- [Required work]:
**a.** Condense the paragraph of the connected lighting passage that begins "Connected lighting opportunity." into a short bulleted list that keeps its main facts.
**b.** Rewrite the entries starting at the line containing "Answer: (A)" and ending at the line containing "gray stone monolith at center is", with "distance" changed to "space" and everything else left as is. Give only those lines, without the pictures.

- [Extract]:
Connected lighting opportunity. If LED was the first wave of new lighting technology, connected lighting is the second wave which is still in its early innings.  Our industry checks indicate that about 10% of current LED lights are connected. In its current form, connected lighting allows for lighting control based on schedules and environmental changes, more efficient maintenance, data tracking, workspace optimization, and in the future, a plethora of other upcoming technologies (including LiFi, a faster and more secure alternative to Wifi).  A good example of basic connected lighting is the Philips Hue home system. Signify is extremely well placed, with sustainable competitive advantages, as LED lighting becomes more connected. Within Professional, Signify is aggressively pursuing connected outdoor lighting opportunities around the globe. High profile recent wins include illuminating Shanghai's buildings, bridges and rivers (50,000 connected lights) and 15 of London's iconic bridges (22,000 connected lights).  Additionally, the more connected lighting becomes, the more sophisticated the electronic components must be as well. Signify sells LED drivers to the entire industry (aka their luminaire competitors) and is one of only three players that can manufacture highly complex LED electronics suitable for connected lighting. Signify is recognized as best in class with an estimated 50-55% market share in the high output market. LED drivers are half of Signify's LED Lamps business group and will drive LSD growth for it going forward - something often overlooked.

Records from a dataset:

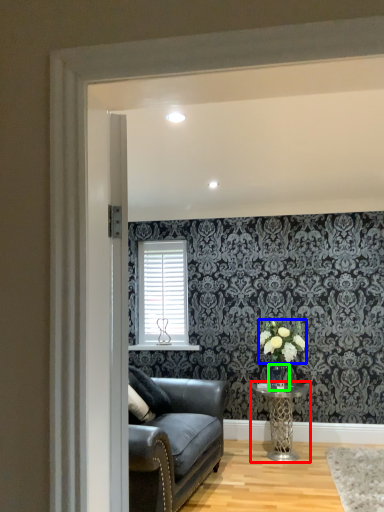
Question: Which is farther away from table (highlighted by a red box)? flower (highlighted by a blue box) or glass vase (highlighted by a green box)?

Choices:
 (A) flower
 (B) glass vase

Answer: (A)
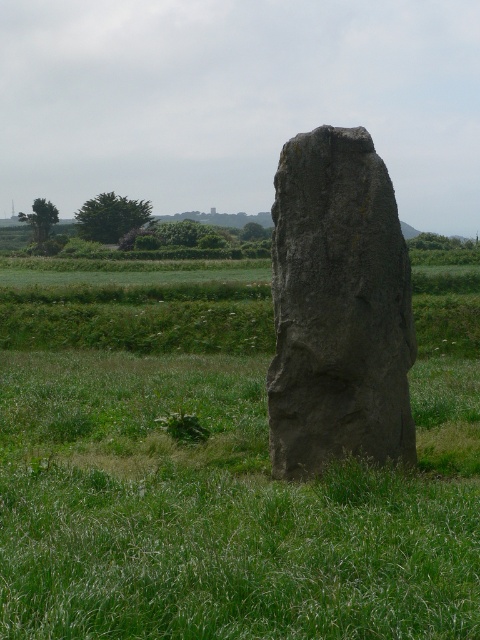
How much distance is there between gray stone monolith at center and gray rough stone at center?

gray stone monolith at center is 2.96 meters from gray rough stone at center.

The height and width of the screenshot is (640, 480). Describe the element at coordinates (217, 467) in the screenshot. I see `gray stone monolith at center` at that location.

The width and height of the screenshot is (480, 640). I want to click on gray stone monolith at center, so click(x=217, y=467).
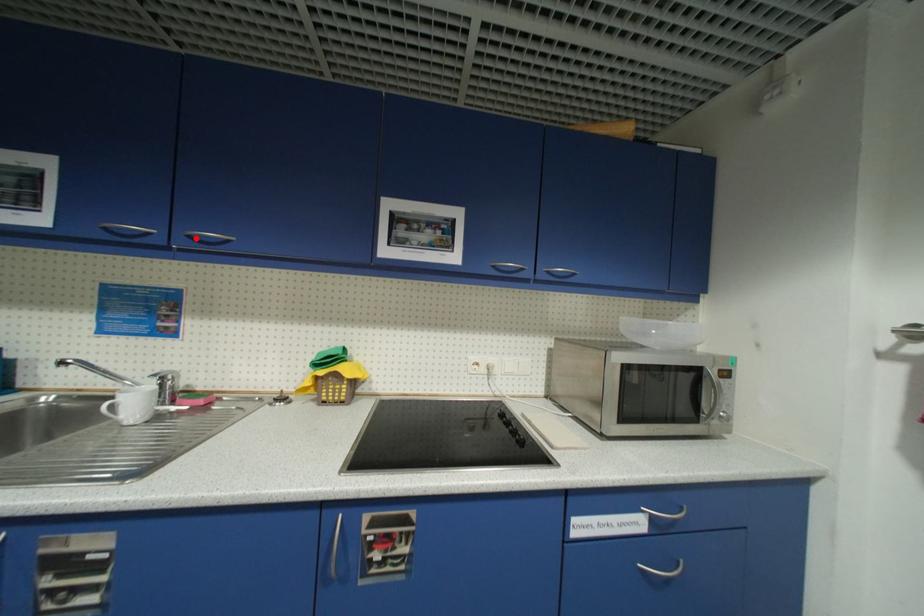
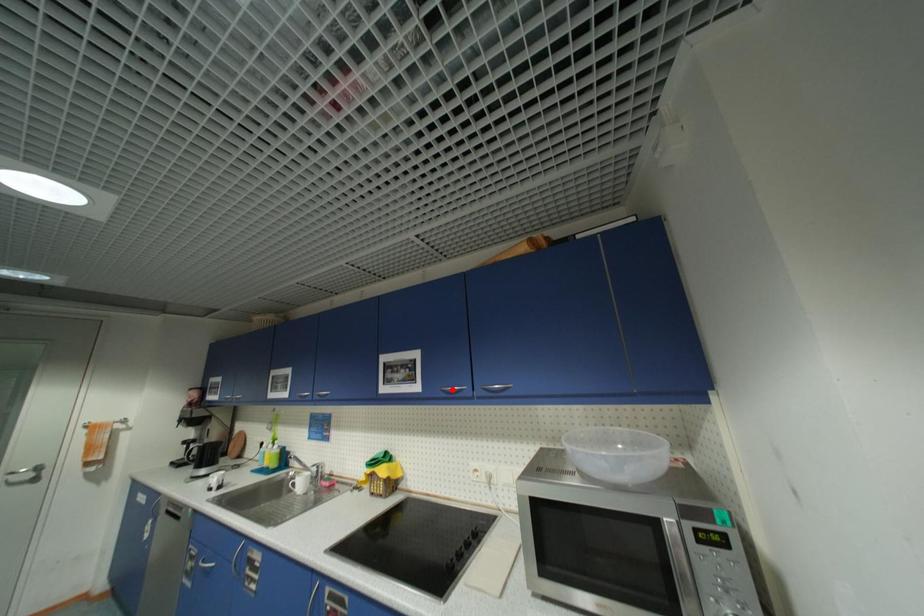
I am providing you with two images of the same scene from different viewpoints. A red point is marked on the first image and another point is marked on the second image. Do the highlighted points in image1 and image2 indicate the same real-world spot?

No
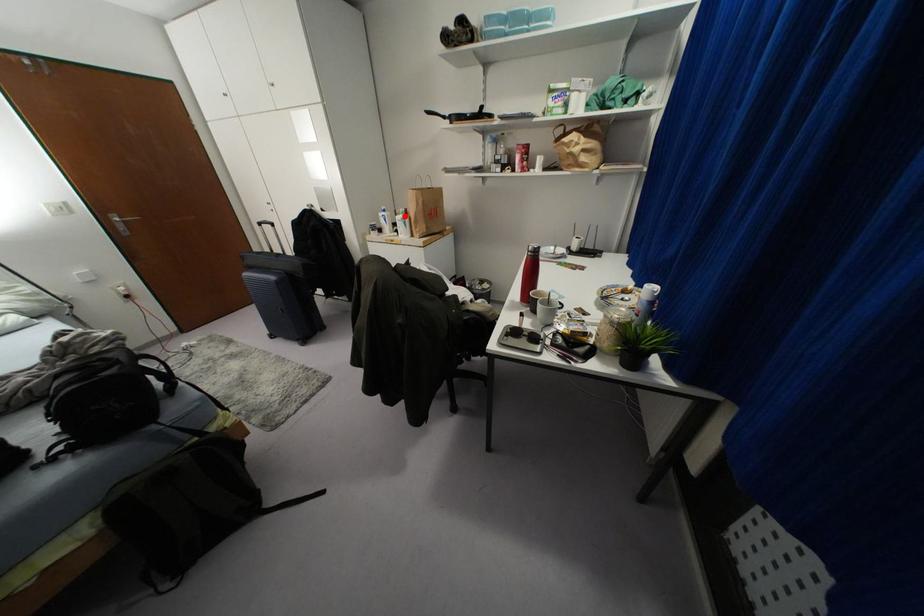
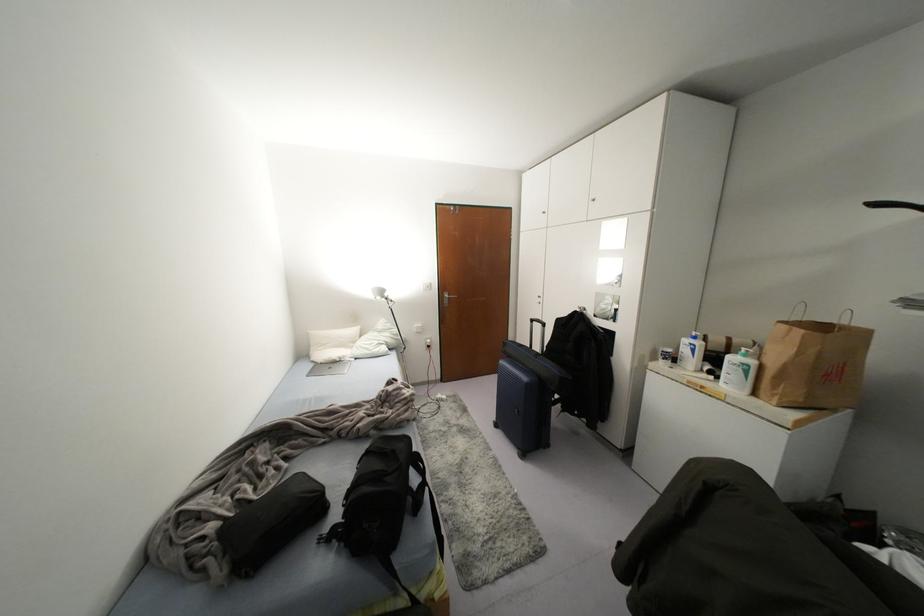
Where in the second image is the point corresponding to the highlighted location from the first image?

(751, 362)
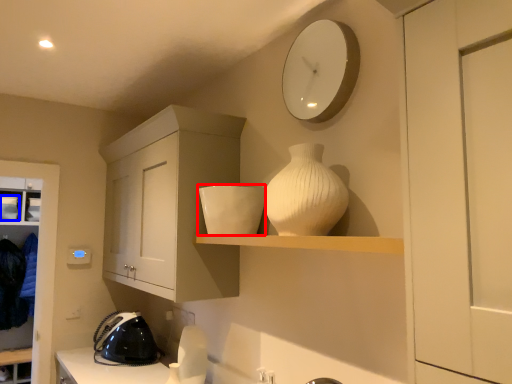
Question: Which object appears farthest to the camera in this image, appliance (highlighted by a red box) or appliance (highlighted by a blue box)?

Choices:
 (A) appliance
 (B) appliance

Answer: (B)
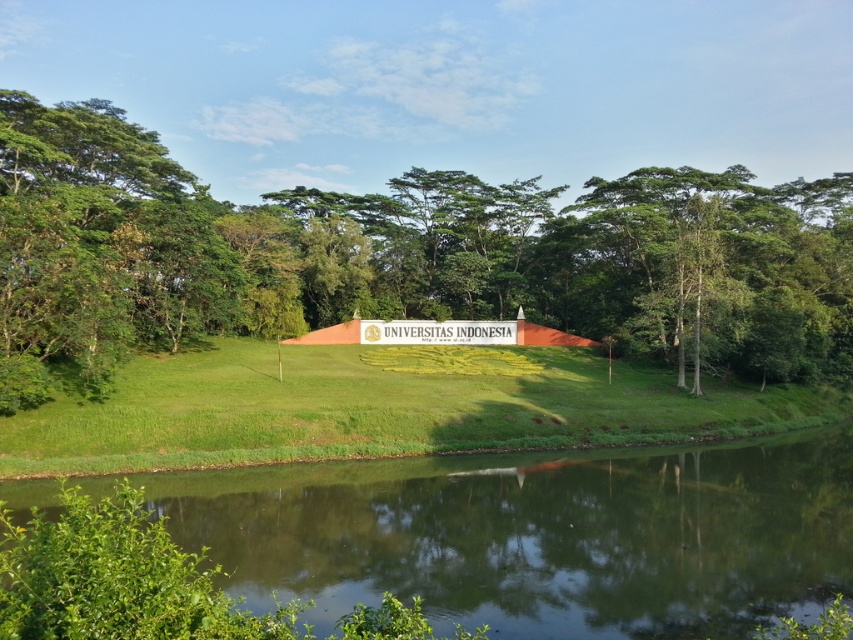
You are standing at the base of the hill in the scene and want to walk towards the two points marked in the image. Which point, point (636, 612) or point (585, 444), will you reach first?

You will reach point (636, 612) first because it is closer to you than point (585, 444).

You are a student at Universitas Indonesia who wants to take a photo of the sign and the green leafy tree at center. You are standing on the grassy area near the green smooth water at lower center. Which object should you point your camera towards first to capture both in the frame?

You should point your camera towards the green leafy tree at center first because it is taller than the green smooth water at lower center, so it will appear higher in the frame, allowing both to be captured together.

You are standing on the path leading to the Universitas Indonesia sign. You see the green leafy tree at center and the green grassy hill at center. Which object is closer to you?

The green leafy tree at center is closer to you than the green grassy hill at center because it is positioned further to the viewer.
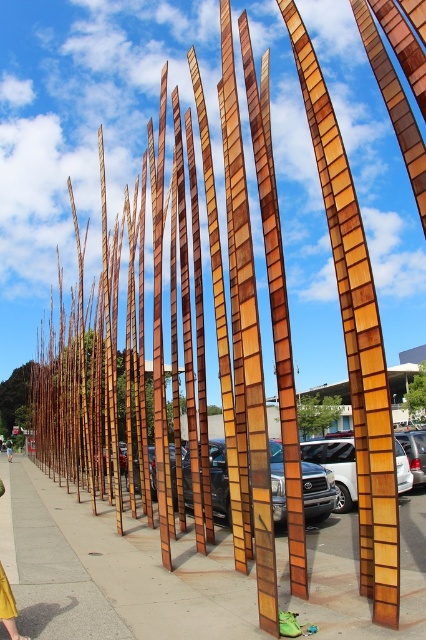
Can you confirm if smooth concrete sidewalk at center is shorter than green fabric person at lower center?

In fact, smooth concrete sidewalk at center may be taller than green fabric person at lower center.

Identify the location of smooth concrete sidewalk at center. Image resolution: width=426 pixels, height=640 pixels. (118, 570).

Which is in front, point (19, 566) or point (8, 449)?

Point (19, 566) is more forward.

What are the coordinates of `smooth concrete sidewalk at center` in the screenshot? It's located at (118, 570).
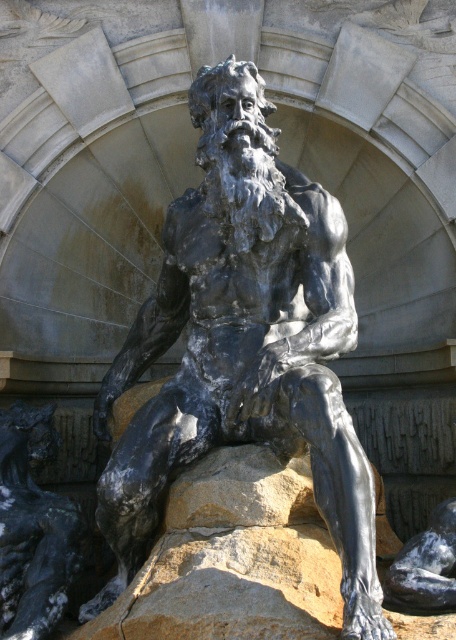
Who is higher up, shiny bronze statue at center or shiny black stone statue at center?

shiny bronze statue at center is above.

Where is `shiny bronze statue at center`? This screenshot has width=456, height=640. shiny bronze statue at center is located at coordinates point(243,342).

The width and height of the screenshot is (456, 640). I want to click on shiny bronze statue at center, so click(x=243, y=342).

Between shiny bronze statue at center and shiny black stone figure at lower left, which one appears on the left side from the viewer's perspective?

Positioned to the left is shiny black stone figure at lower left.

Who is shorter, shiny bronze statue at center or shiny black stone figure at lower left?

shiny black stone figure at lower left

What do you see at coordinates (243, 342) in the screenshot? I see `shiny bronze statue at center` at bounding box center [243, 342].

Locate an element on the screen. The width and height of the screenshot is (456, 640). shiny bronze statue at center is located at coordinates (243, 342).

Does shiny black stone figure at lower left have a smaller size compared to shiny black stone statue at center?

No, shiny black stone figure at lower left is not smaller than shiny black stone statue at center.

Is shiny black stone figure at lower left wider than shiny black stone statue at center?

Correct, the width of shiny black stone figure at lower left exceeds that of shiny black stone statue at center.

Is point (25, 608) more distant than point (452, 509)?

No, (25, 608) is closer to viewer.

Locate an element on the screen. This screenshot has height=640, width=456. shiny black stone figure at lower left is located at coordinates (34, 529).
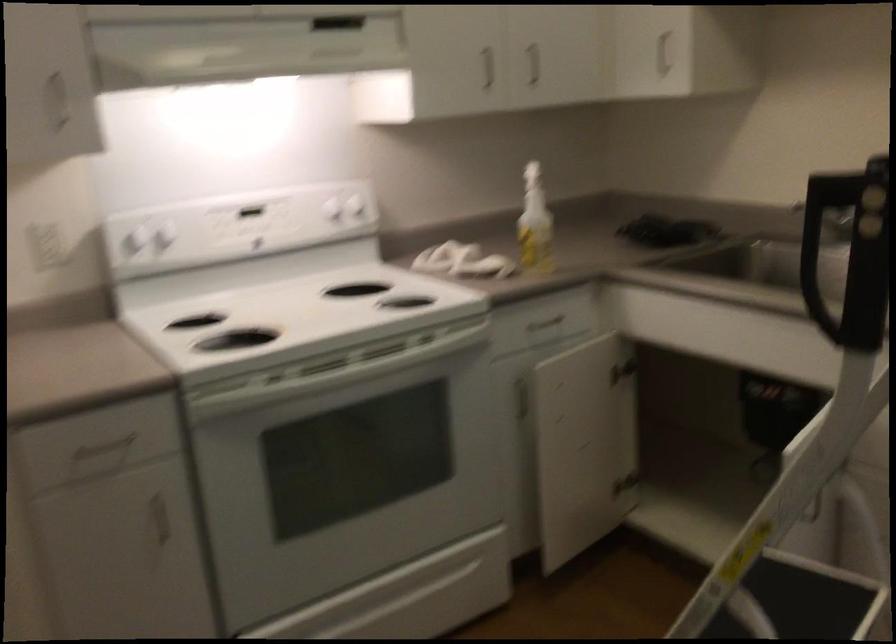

- [Numbered responses]:
**a.**
- Connected lighting is the second wave of lighting technology after LED and is still at an early stage. Industry checks indicate that about 10% of current LED lights are connected.
- Today it allows lighting control based on schedules and environmental changes, more efficient maintenance, data tracking and workspace optimization. In the future it will support other technologies, including LiFi, a faster and more secure alternative to Wifi. The Philips Hue home system is a basic example.
- Signify is extremely well placed, with sustainable competitive advantages. Within Professional, it is pursuing connected outdoor lighting around the globe. Recent wins include Shanghai's buildings, bridges and rivers (50,000 connected lights) and 15 of London's iconic bridges (22,000 connected lights).
- More connected lighting requires more sophisticated electronic components. Signify sells LED drivers to the entire industry, including its luminaire competitors. It is one of only three players that can make the complex LED electronics that connected lighting needs, and it holds an estimated 50-55% share of the high output market.
- LED drivers make up half of Signify's LED Lamps business group and will drive that group's growth, a point that is often overlooked.

**b.**
Answer: (A)
How much space is there between gray stone monolith at center and gray rough stone at center?

gray stone monolith at center is 2.96 meters from gray rough stone at center.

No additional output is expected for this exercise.